Linked In -by Jules Polonetsky
New York State is working on a system that will track students from pre-kindergarten to the work force. The goals are noble. Despite the billions we spend on education, we don’t have the data to evaluate what works. But what are the risks of assembling detailed data about every student’s abilities? Privacy advocates are sounding the alarm, worried about the implications of sharing this data. Parents and policymakers are being drawn into the fray, but often aren’t steeped in the full scope of the debate.
Education is changing – online curricula and tools continue to proliferate; use of social media and cloud applications for file storage, note-taking and collaboration has become mainstream; student performance data is driving next-generation models of learning and measurements for teacher effectiveness; and connected learning is fast becoming a path for access and academic achievement. Information and data are flowing within schools and beyond, enabling new learning environments and providing much needed analytics to understand and improve the way teachers teach and students learn.
These data-driven efforts are generating questions about how education data, particularly student-generated data, are collected, shared, stored, and used and their associated privacy risks. What needs to happen in policy and practice to fully realize the benefits of data for students, educators, school leaders, and their partners? What common ground can be established to safeguard student privacy while allowing for innovations in learning that improve educational opportunity and achievement?
Future of Privacy Forum Senior Fellow Omer Tene and I argue that it is critical for education and privacy experts to analyze both the opportunities and risks of data driven education technologies (ed tech). We need to discuss the deployment of big data analytics by education institutions to enhance student performance, evaluate teachers, improve education techniques, customize programs, devise financial assistance plans, and better leverage scarce resources to optimize education results. We need to understand the spike in use of tablets and mobile devices in learning environments starting from primary schools. And we need to evaluate the emergence of MOOCs as a vibrant, rapidly evolving platform for delivering top quality educational instruction.
Data driven ed tech provides education institutions with robust tools to improve teaching and instructional methods; diagnose students’ strengths and weaknesses and adjust materials and approaches for individual learners; identify at-risk students so teachers and counselors can intervene early; and more. At the same time, they could create new risks of narrow-casting and discrimination, fueling the stratification of society by channeling “winners” to a “Harvard track” and “losers” to a “bluer collar” track; and overly limit the right to fail, struggle and learn through experimentation.
Privacy groups like Common Sense Media and EPIC and Senator Markey have been very effective at flagging the concerns around misuse of student data. At a recent privacy event, one critic said, “Using Big Data for education is like using a drone to swat a mosquito”. We couldn’t disagree more. There are real privacy concerns, for sure. But failing to use data to make sense of education would be a moral failure and would rob future generations of their potential.
Groups like the Data Quality Campaign, the Berkman Center at Harvard, CoSN, and iKeepSafe are working on guidance for schools to navigate the applicable laws. Law scholars like Daniel Solove (GWU), Joel Reidenberg (Fordham) and Elana Zeide (NYU) are already doing important work on the new legal challenges that are being identified. Omer Tene and I are working on two new papers dealing with methods of identifying and balancing benefits and risks involved with education and data.
If you work in education, tech or data, get involved. Find out what your school or school board is considering and lend a hand. Reach out to the groups that are working on these issues and see how you can be useful. Cut through the hyperbole! When the critics complain about the security of the cloud, ask hard questions about where the data is stored today and who handles applying security patches and penetration testing? If there are contracts with vendors, do they have the right legal restrictions? Parents have a role to play, but we can’t ask them to become privacy auditors and tech consultants. Let’s help lay out the issues and work with parents and with policymakers to figure out the responsible path forward.

——————————

Your tasks
[a] List the law scholars named in the article on student data privacy, along with the institution given for each.
[b] Reproduce the passage of the article on student data privacy starting at "If you work" and ending at "responsible path forward.".

Saved data entries:
——————————

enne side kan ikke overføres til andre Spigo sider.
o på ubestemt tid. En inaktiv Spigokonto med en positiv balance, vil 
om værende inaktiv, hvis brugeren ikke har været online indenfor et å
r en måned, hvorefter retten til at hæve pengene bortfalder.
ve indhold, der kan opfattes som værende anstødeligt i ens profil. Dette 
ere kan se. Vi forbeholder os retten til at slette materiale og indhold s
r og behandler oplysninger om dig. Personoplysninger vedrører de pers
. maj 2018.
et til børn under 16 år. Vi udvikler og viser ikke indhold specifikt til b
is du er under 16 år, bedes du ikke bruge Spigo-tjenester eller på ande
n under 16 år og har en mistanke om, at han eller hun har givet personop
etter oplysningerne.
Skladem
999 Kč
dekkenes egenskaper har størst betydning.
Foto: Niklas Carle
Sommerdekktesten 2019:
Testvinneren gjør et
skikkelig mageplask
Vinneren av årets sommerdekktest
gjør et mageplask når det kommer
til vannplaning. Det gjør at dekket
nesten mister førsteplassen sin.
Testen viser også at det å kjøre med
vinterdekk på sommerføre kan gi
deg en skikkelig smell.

——————————

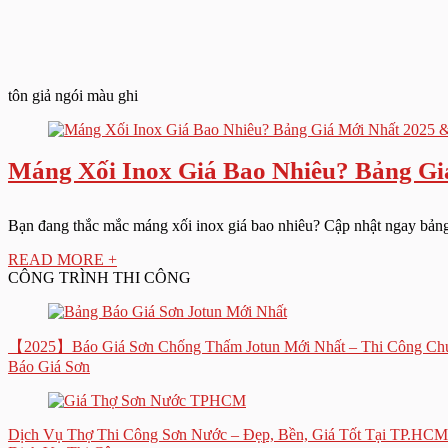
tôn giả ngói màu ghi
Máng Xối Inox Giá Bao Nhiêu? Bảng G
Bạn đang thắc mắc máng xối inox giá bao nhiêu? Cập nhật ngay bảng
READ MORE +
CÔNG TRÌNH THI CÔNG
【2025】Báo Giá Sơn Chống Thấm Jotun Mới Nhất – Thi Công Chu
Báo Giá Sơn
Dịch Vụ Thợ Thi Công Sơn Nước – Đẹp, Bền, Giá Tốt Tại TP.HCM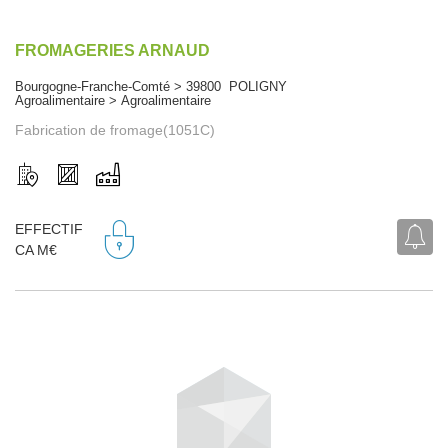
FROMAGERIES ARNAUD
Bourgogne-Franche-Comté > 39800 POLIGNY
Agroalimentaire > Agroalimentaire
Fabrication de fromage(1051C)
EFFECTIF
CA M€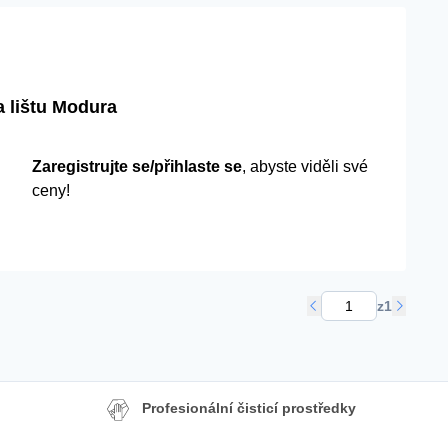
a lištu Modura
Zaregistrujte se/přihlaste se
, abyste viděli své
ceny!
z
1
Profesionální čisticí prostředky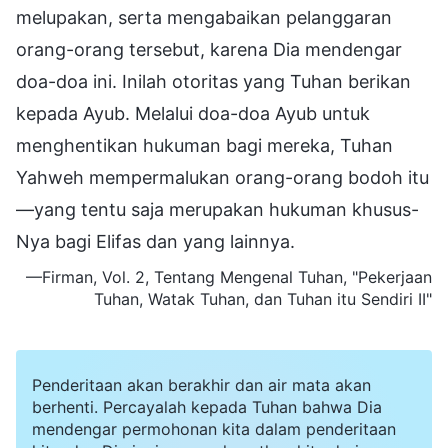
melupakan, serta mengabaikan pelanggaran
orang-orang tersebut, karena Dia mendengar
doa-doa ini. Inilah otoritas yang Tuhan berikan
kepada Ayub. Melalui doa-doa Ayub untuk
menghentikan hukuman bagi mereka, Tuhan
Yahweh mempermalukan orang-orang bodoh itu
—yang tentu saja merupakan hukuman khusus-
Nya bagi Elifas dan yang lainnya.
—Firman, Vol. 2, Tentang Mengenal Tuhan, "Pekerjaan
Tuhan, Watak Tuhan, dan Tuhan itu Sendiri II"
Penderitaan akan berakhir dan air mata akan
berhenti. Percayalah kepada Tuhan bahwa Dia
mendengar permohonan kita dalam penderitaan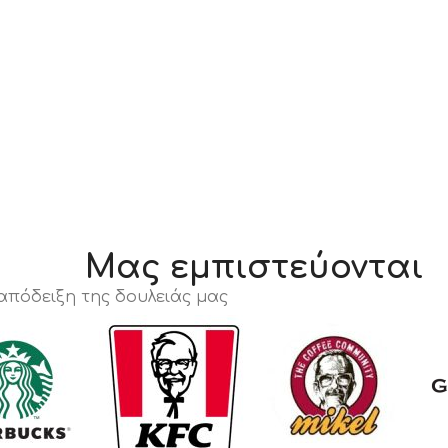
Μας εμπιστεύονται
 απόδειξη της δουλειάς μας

——————————

Answers provided
[a]
Daniel Solove (GWU)
Joel Reidenberg (Fordham)
Elana Zeide (NYU)

[b]
If you work in education, tech or data, get involved. Find out what your school or school board is considering and lend a hand. Reach out to the groups that are working on these issues and see how you can be useful. Cut through the hyperbole! When the critics complain about the security of the cloud, ask hard questions about where the data is stored today and who handles applying security patches and penetration testing? If there are contracts with vendors, do they have the right legal restrictions? Parents have a role to play, but we can’t ask them to become privacy auditors and tech consultants. Let’s help lay out the issues and work with parents and with policymakers to figure out the responsible path forward.